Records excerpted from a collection
###
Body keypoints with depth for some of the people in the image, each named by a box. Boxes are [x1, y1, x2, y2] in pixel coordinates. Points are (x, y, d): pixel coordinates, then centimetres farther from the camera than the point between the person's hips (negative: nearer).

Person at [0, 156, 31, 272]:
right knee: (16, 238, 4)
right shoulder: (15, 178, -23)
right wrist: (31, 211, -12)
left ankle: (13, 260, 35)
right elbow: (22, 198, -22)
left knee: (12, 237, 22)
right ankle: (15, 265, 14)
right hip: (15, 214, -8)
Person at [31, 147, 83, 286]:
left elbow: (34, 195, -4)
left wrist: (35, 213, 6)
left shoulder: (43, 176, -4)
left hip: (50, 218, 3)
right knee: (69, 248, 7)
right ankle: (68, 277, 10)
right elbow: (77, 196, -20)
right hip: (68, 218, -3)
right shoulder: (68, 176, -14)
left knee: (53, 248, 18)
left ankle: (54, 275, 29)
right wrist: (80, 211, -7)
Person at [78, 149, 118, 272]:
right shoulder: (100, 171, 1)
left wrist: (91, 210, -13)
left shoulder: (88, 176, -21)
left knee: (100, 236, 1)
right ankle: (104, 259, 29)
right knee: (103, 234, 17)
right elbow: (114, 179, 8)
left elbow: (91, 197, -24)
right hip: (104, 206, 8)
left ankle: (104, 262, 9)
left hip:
###
● **Aim of the task**
Write out the listing again, swapping "Person at" for "Individual at" wherever it occurs and leaving everything else unchanged.

● **Worked solution**
Body keypoints with depth for some of the people in the image, each named by a box. Boxes are [x1, y1, x2, y2] in pixel coordinates. Points are (x, y, d): pixel coordinates, then centimetres farther from the camera than the point between the person's hips (negative: nearer).

Individual at [0, 156, 31, 272]:
right knee: (16, 238, 4)
right shoulder: (15, 178, -23)
right wrist: (31, 211, -12)
left ankle: (13, 260, 35)
right elbow: (22, 198, -22)
left knee: (12, 237, 22)
right ankle: (15, 265, 14)
right hip: (15, 214, -8)
Individual at [31, 147, 83, 286]:
left elbow: (34, 195, -4)
left wrist: (35, 213, 6)
left shoulder: (43, 176, -4)
left hip: (50, 218, 3)
right knee: (69, 248, 7)
right ankle: (68, 277, 10)
right elbow: (77, 196, -20)
right hip: (68, 218, -3)
right shoulder: (68, 176, -14)
left knee: (53, 248, 18)
left ankle: (54, 275, 29)
right wrist: (80, 211, -7)
Individual at [78, 149, 118, 272]:
right shoulder: (100, 171, 1)
left wrist: (91, 210, -13)
left shoulder: (88, 176, -21)
left knee: (100, 236, 1)
right ankle: (104, 259, 29)
right knee: (103, 234, 17)
right elbow: (114, 179, 8)
left elbow: (91, 197, -24)
right hip: (104, 206, 8)
left ankle: (104, 262, 9)
left hip:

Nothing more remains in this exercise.